** Given information **
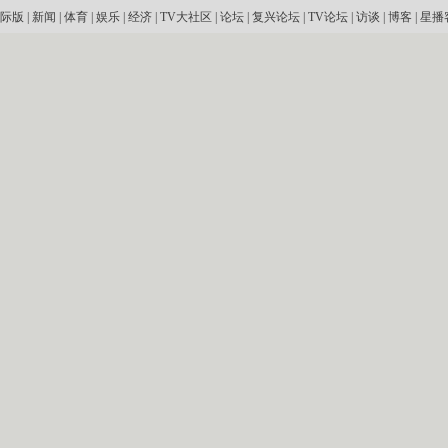
际版
|
新闻
|
体育
|
娱乐
|
经济
|
TV大社区
|
论坛
|
复兴论坛
|
TV论坛
|
访谈
|
博客
|
星播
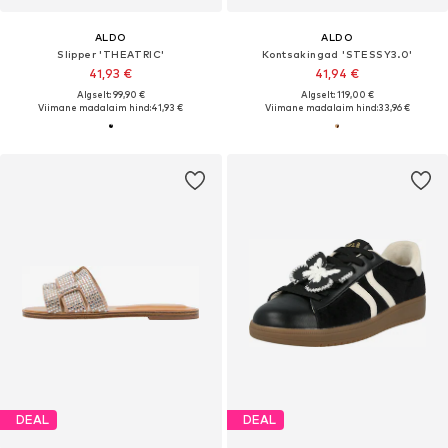
ALDO
ALDO
Slipper 'THEATRIC'
Kontsakingad 'STESSY3.0'
41,93 €
41,94 €
Algselt: 99,90 €
Algselt: 119,00 €
Viimane madalaim hind:
41,93 €
Viimane madalaim hind:
33,96 €
DEAL
DEAL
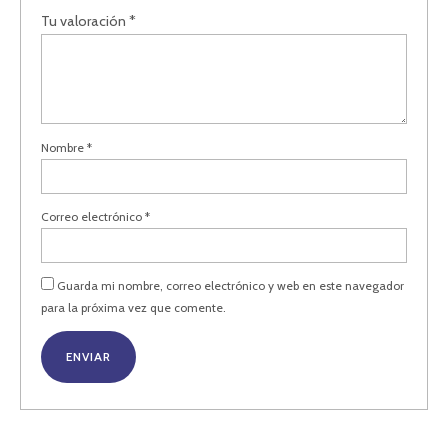
Tu valoración
*
Nombre
*
Correo electrónico
*
Guarda mi nombre, correo electrónico y web en este navegador
para la próxima vez que comente.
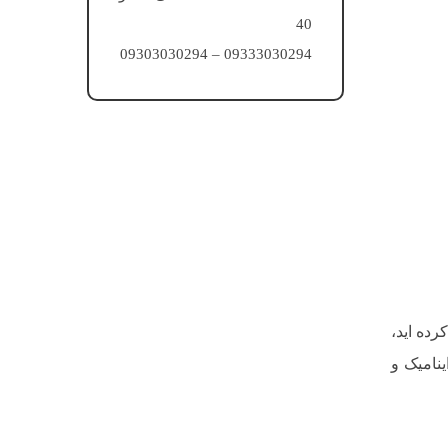
40
09333030294 – 09303030294
ده اید،
ینامیک و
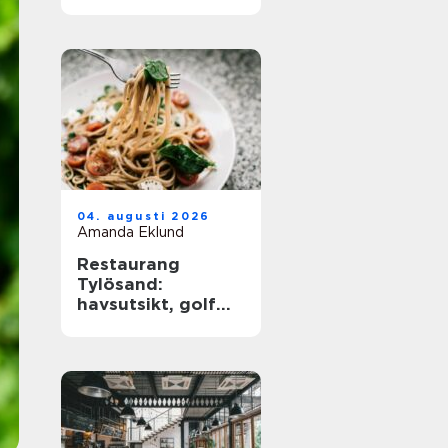
barkultur
04. augusti 2026
Amanda Eklund
Restaurang
Tylösand:
havsutsikt, golf
och
matupplevelser i
samma paket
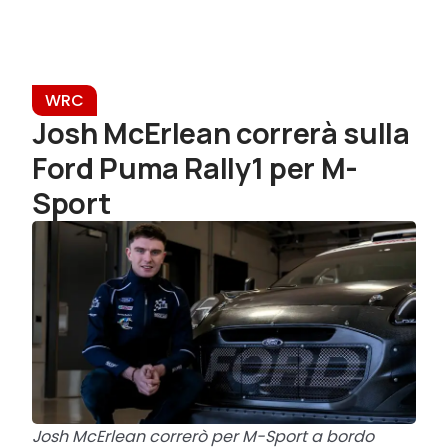
WRC
Josh McErlean correrà sulla
Ford Puma Rally1 per M-
Sport
Josh McErlean correrò per M-Sport a bordo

** The task **
Only the lines from the one with "Guarda mi nombre, correo" to the last line of the listing, inclusive, are to be set down, exactly as they stand and without pictures.

** Solved exercise **
Guarda mi nombre, correo electrónico y web en este navegador
para la próxima vez que comente.
40
09333030294 – 09303030294
ده اید،
ینامیک و
barkultur
04. augusti 2026
Amanda Eklund
Restaurang
Tylösand:
havsutsikt, golf
och
matupplevelser i
samma paket
WRC
Josh McErlean correrà sulla
Ford Puma Rally1 per M-
Sport
Josh McErlean correrò per M-Sport a bordo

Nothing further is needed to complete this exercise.